Responsiveness and Minimal Important Change of the IKDC of Middle-Aged and Older Patients With a Meniscal Tear.

Background

Responsiveness and the minimal important change (MIC) are important measurement properties to evaluate treatment effects and to interpret clinical trial results. The International Knee Documentation Committee (IKDC) Subjective Knee Form is a reliable and valid instrument for measuring patient-reported knee-specific symptoms, functioning, and sports activities in a population with meniscal tears. However, evidence on responsiveness is of limited methodological quality, and the MIC has not yet been established for patients with symptomatic meniscal tears.

Purpose

To evaluate the responsiveness and determine the MIC of the IKDC for patients with meniscal tears.

Study Design

Cohort study (design); Level of evidence 2.

Methods

This study was part of the ESCAPE trial: a noninferiority multicenter randomized controlled trial comparing arthroscopic partial meniscectomy with physical therapy. Patients aged 45 to 70 years who were treated for a meniscal tear by arthroscopic partial meniscectomy or physical therapy completed the IKDC and 3 other questionnaires (RAND 36-Item Health Survey, EuroQol-5D-5L, and visual analog scales for pain) at baseline and 6-month follow-up. Responsiveness was evaluated by testing predefined hypotheses about the relation of the change in IKDC with regard to the change in the other self-reported outcomes. An external anchor question was used to distinguish patients reporting improvement versus no change in daily functioning. The MIC was determined by the optimal cutoff point in the receiver operating characteristic curve, which quantifies the IKDC score that best discriminated between patients with and without improvement in daily function.

Results

Data from all 298 patients who completed baseline and 6-month follow-up questionnaires were analyzed.

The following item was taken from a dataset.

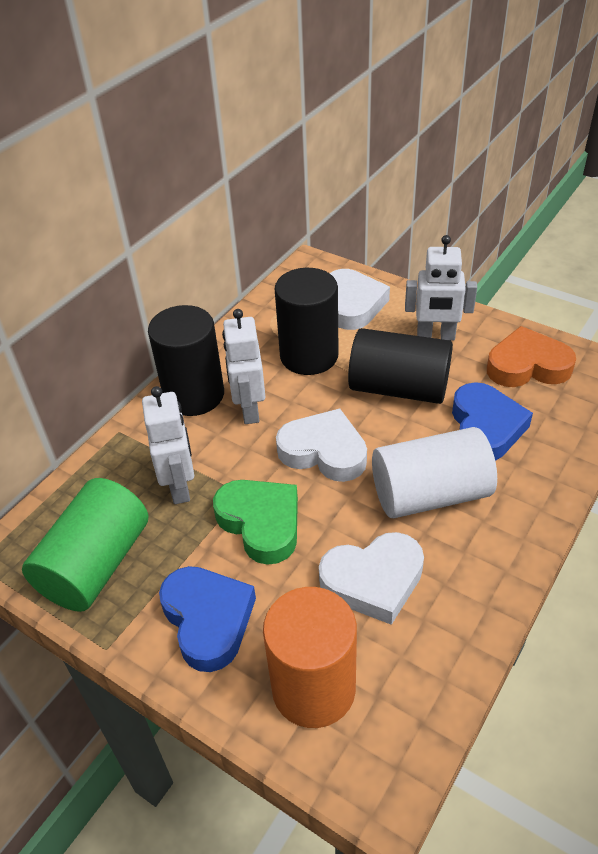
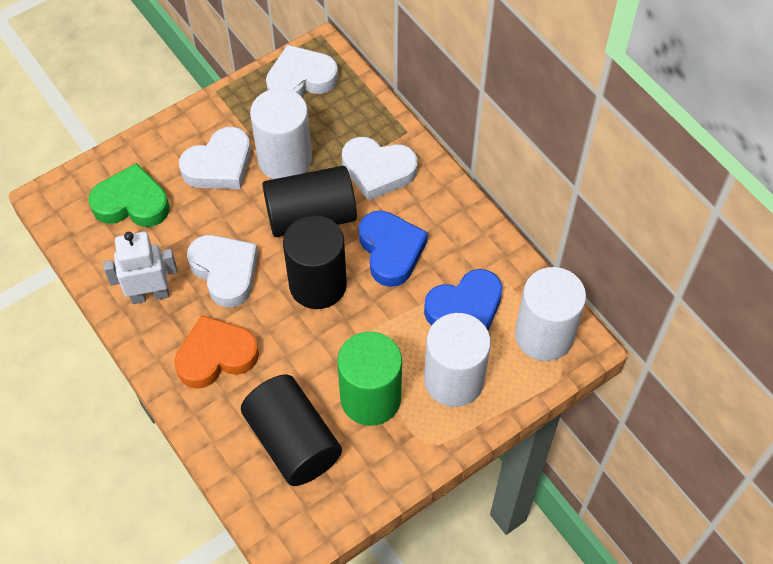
orange cylinder: 1 -> 0
white cylinder: 1 -> 3
white heart: 3 -> 4
white robot: 3 -> 1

Responsiveness of the IKDC was confirmed in 7 of 10 predefined hypotheses about the change in IKDC score with regard to other patient-reported outcome measures. One hypothesis differed in the expected direction, while 2 hypotheses failed to meet the expected magnitude by 0.02 and 0.01 points. An MIC of 10.9 points was calculated for the IKDC of middle-aged and older patients with meniscal tears.

Conclusion

This study showed that the IKDC is responsive to change among patients aged 45 to 70 years with meniscal tears, with an MIC of 10.9 points. This strengthens the value of the IKDC in quantifying treatment effects in this population.